When I wear a base coat, my nail color seems to "peel" faster. So I don't wear a base coat. I do treat them with a balm to keep them fresh and strong though.

I always wear a top coat. Sally Hansen's Diamond Shine I think it's called. It's the best!


----------



## AmourAnnette (Jun 20, 2011)

Absolutely!!

I use OPI Nail Envy and CND Stickey as base coats (together), and either Seche Vite or CND Speedey for top coat (depending on whether or not I'm doing nail art, in which case, if I am, I use CND Speedey, because Seche Vite isnt that great to use over completely dry polish)

Speaking of which, somehow my almost-brand new CND Speedey bottle that I've only use like twice magically broke last night. Didn't fall or anything.

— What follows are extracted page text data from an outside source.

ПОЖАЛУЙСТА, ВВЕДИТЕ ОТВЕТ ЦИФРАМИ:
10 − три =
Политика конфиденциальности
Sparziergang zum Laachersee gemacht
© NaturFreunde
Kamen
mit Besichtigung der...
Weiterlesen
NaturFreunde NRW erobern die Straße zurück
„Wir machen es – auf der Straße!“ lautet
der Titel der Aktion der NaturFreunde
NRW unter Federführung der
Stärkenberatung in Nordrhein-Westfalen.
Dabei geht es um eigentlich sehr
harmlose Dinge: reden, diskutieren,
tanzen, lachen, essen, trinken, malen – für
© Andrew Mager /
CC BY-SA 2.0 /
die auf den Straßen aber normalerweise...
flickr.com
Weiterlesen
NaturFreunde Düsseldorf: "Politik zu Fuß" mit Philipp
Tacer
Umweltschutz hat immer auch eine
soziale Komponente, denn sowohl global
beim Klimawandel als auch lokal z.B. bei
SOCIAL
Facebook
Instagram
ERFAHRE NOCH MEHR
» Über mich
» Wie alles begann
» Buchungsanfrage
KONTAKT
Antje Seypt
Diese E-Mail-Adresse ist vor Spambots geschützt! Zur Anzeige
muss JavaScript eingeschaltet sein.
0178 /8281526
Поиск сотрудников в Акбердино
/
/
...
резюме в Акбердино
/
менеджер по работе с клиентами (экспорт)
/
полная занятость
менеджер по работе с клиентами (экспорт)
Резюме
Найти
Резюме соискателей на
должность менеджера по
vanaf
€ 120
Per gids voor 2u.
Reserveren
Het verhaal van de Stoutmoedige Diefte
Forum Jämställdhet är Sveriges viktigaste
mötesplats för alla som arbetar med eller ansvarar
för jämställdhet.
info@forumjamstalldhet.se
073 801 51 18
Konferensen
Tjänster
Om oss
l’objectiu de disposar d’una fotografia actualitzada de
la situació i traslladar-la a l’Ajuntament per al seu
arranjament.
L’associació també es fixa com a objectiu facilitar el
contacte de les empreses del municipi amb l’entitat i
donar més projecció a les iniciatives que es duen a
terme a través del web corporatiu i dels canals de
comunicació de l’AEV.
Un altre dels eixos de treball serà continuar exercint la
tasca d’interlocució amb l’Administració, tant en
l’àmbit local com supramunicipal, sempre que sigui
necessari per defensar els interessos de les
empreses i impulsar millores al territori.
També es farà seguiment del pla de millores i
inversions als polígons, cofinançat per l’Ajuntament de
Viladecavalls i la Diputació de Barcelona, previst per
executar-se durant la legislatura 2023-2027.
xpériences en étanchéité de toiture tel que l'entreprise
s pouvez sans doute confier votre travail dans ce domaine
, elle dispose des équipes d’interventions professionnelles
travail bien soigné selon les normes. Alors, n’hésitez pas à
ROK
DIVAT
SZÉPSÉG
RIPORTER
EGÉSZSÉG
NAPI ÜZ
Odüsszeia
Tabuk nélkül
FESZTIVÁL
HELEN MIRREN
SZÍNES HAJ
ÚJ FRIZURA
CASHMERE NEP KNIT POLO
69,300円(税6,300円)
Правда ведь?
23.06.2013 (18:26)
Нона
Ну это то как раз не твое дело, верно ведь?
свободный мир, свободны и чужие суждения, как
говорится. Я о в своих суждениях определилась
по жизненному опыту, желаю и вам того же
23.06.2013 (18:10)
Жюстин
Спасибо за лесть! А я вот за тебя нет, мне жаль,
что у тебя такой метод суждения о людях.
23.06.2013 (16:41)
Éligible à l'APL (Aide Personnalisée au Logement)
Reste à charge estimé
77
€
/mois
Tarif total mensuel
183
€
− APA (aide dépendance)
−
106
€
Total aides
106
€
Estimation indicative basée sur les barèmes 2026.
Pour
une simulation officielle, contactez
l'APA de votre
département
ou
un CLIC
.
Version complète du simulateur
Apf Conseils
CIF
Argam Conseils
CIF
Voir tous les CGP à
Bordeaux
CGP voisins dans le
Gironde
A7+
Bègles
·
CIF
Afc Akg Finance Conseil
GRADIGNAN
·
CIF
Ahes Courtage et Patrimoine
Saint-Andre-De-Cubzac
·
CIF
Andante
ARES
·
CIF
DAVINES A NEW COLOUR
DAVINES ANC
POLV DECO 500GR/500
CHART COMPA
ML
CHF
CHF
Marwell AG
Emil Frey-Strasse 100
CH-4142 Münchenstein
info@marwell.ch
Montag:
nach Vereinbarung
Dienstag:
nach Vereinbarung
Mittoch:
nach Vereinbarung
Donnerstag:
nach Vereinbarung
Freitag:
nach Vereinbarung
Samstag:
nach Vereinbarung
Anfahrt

Just broke, and then got knocked on it's side somehow and spilled everywhere.... Twilight Zone!


----------



## kayjay (Jun 20, 2011)

Right now I use Sally Hansen Double Duty for the base coat and Seche Vite top coat. This combo works well for me. I want to try the zoya color lock system at some point though.


----------



## LucyLuvsHolos (Jun 20, 2011)

Yeah I do. I use Seche Clear, CND Stickey &amp; OPI Natural Nail Base Coat. Lately I've been using the OPI base coat more than the other 2. For a top coat I use Seche Vite.


----------



## divadoll (Jun 20, 2011)

I definitely notice the difference between top coat and no top coat.  My nails dry way faster so I don't damage them as easily.  I use the one from Sally's beauty.  I also got the base coat too but I can go without that.


----------



## LucyLuvsHolos (Jun 20, 2011)

Oh yeah I also use beauty secrets top coat.. i bought the little one, but i went through it so fast i bought the big one. i use every once in awhile.


----------



## ox0xbarbiex0xo (Jun 20, 2011)

I use a base coat to prevent staining on my nails.  But I only use a top coat occasionally... like after Konad stamping, or after Shatter polish - and that's to seal in the design and make it shiny.

I thought Seche Vite was bad for you?  lol  I heard that somewhere. 

Does top coat make THAT much of a difference?


----------



## divadoll (Jun 21, 2011)

To me it makes a huge difference.  I actually could use that washroom, take off my belt, unbutton/button my fly in under 20 min after I applied polish without any damage!!!  Without, I'd have to do the peepee dance for probably another 20min


----------



## llehsal (Jun 21, 2011)

I simply put a clear polish as my top coat and I'm fine.  I do the same as a base coat. No biggie for me.


----------



## NotAVampireLvr (Jun 21, 2011)

No way I could go without top coat!!!! When I use both base and top coat my manicures last forever. I'm on day 4 of a manicure right now and I probably won't have to switch out for another day or two... and its not expensive polish either... Revlon Base, Sinful Colors polish, and Sally Super Shine top coat.  Earlier this month I was amazed at some polishes and how long they were lasting... and I honestly think its the use of base and top coat... not the actual polishes.  I am super hard on my nails.


----------



## ox0xbarbiex0xo (Jun 21, 2011)

I went out and bought Seche Vite today... lol! 

I'll do my nails tonight and see if I notice a difference.   /emoticons/[email protected] 2x" width="20" height="20" />


----------



## NotAVampireLvr (Jun 22, 2011)

what is seche vite? Off to google... I've never heard of it until posting here.


----------



## BethanyBliss (Jun 22, 2011)

Orly Nail Armor as a base (2 coats) and Seche Vite top coat.  Every time.


----------